In 2017, Americans’ relationship with prescription drugs can be characterized in three ways: cost-rationing, misuse, and abuse.
Three new studies about medicines in America paint this picture, brought to light by the AARP, Truven Analytics, and Quest Diagnostics.
First, let’s look at the cost issue covered by AARP. AARP tracks the cost of prescription drugs among its constituents, namely people 50 years of age and over. The data were published in AARP’s Rx Price Watch Report, Trends in Retail Prices of Specialty Prescription Drugs Widely Used by Older Americans, 2006-2015. The average annual cost for one specialty medication used for a chronic condition was over $52,000 in 2015. That year, retail prices for 101 widely used specialty prescription drugs rose by 9.6%. This was 80 times faster than the rate of general inflation in the U.S. (which was 0.1%). Even older drugs’ prices, which had been on the market since 2006, increased cumulatively by an average of 177% over 10 years, when inflation increased 19.4%. Therapeutic drug categories with the highest price increases were for endocrine drugs (25%), DMARD (17%), Multiple Sclerosis (11%), Pulmonary Hypertension (11%), and Antipsoriatics (10%), all of which grew at least 10% between 2014-2015.
Truven Health Analytics, a unit of IBM Watson Health, published its Health Poll on Prescription Drugs last week in collaboration with NPR (National Public Radio). The top-line of the survey is that 1 in 3 Americans check the cost of a prescription drug before filling it. The surprise is that people with higher education and income are less-adherent to prescription drug regimens. This is illustrated in the second chart.
43% of people with income $100,000 and over check the cost of a medication before filling it, in contrast with 30% of people under $25K checking the cost and 29% of people earning $25-$49.9K a year checking the price.
While cost is the first reason a person won’t initially fill a prescription, patients’ drop-off from continuing a course of treatment happens due to side effects (29%), “didn’t need” it (17%), “felt better” (16%), “not working” (15%), and then cost (10%).
Cost as a factor for lack of adherence to a prescription drugs decreases with age: the older we are, the more likely we are to adhere to a drug regimen. Specifically, 64% of Millennials look for the cost of a medication before filling a prescription.

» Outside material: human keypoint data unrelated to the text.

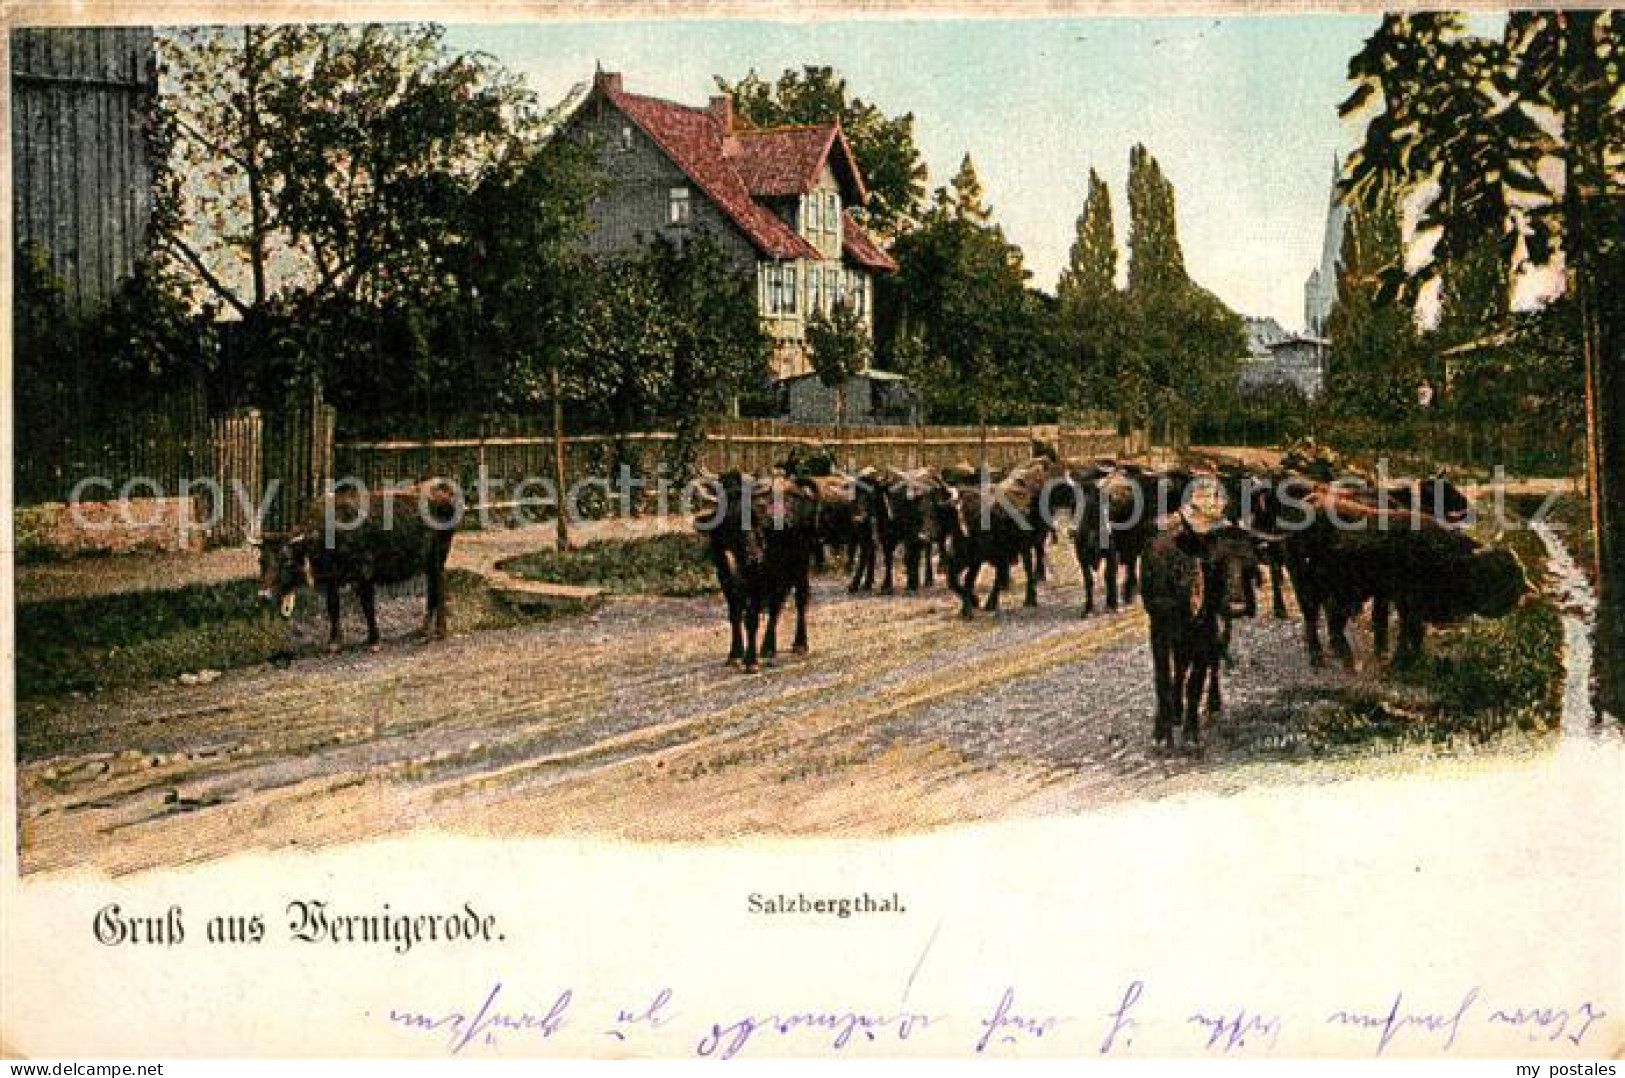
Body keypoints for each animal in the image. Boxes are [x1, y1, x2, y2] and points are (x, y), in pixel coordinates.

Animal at [253, 481, 461, 650]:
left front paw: (374, 640)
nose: (263, 595)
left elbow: (367, 605)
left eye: (286, 560)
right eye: (261, 561)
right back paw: (423, 630)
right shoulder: (332, 580)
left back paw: (440, 632)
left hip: (438, 558)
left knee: (440, 589)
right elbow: (333, 607)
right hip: (428, 564)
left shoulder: (364, 574)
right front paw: (334, 642)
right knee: (432, 591)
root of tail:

Only 19% of people 65 and over check the price of a medication before filling it.
1 in 2 Americans misused prescription medications, based on Quest Diagnostics’ lab tests conducted among 3.4 million results between 2001 and 2016. On the upside, 1 in 3 adolescents tested showed signs of drugs misuse in 2016, down from 70% in 2011. Quest Diagnostics featured these findings in Prescription Drug Misuse in America: Diagnostic Insights in the Growing Drug Epidemic from Quest Diagnostics. The paper was published in concert with the PAINWeek 2017 meeting held last week in Las Vegas.
Quest learned that:
- 52% of patient lab tests showed signs of prescription drug misuse, down from 2011 when 63% of specimens tested for abuse. Quest points out that despite public health campaigns from both public and private sector messengers, misuse of prescription drugs continues to be prevalent.
- Drug misuse happens across age groups, genders, and people covered by all types of health plans — Medicare, Medicaid, and private plans alike.
- Dangerous drug combinations are common, crossing opioids, benzodiazepines, and alcohol. This implies that many people abusing prescription drugs are receiving prescriptions from at least one healthcare provider.
For historical context, I covered Quest Diagnostics’ study on prescription drug misuse last year here in Health Populi.
Health Populi’s Hot Points: Traditionally, the segment called “retail health” is long thought to include the front of the pharmacy where over-the-counter drugs are physically located. But increasingly, as patients take on more first-dollar costs for medicines that live behind-the-counter where the pharmacist stands, consumers confront sticker-shock. This becomes a retail moment-of-truth for the patient, now a consumer, who often makes a decision whether to fill, refill, or stick to a prescribed medicine based on its cost.
On the drug misuse/abuse part of the story, note that Quest Diagnostics found that prescription drug abuse happens across-the-board across men and women, all age cohorts (with adolescents misuse improving, thankfully), and across health plan types. This is evidence against the notion that the Affordable Care Act’s expansion of Medicaid has contributed to the opioid epidemic.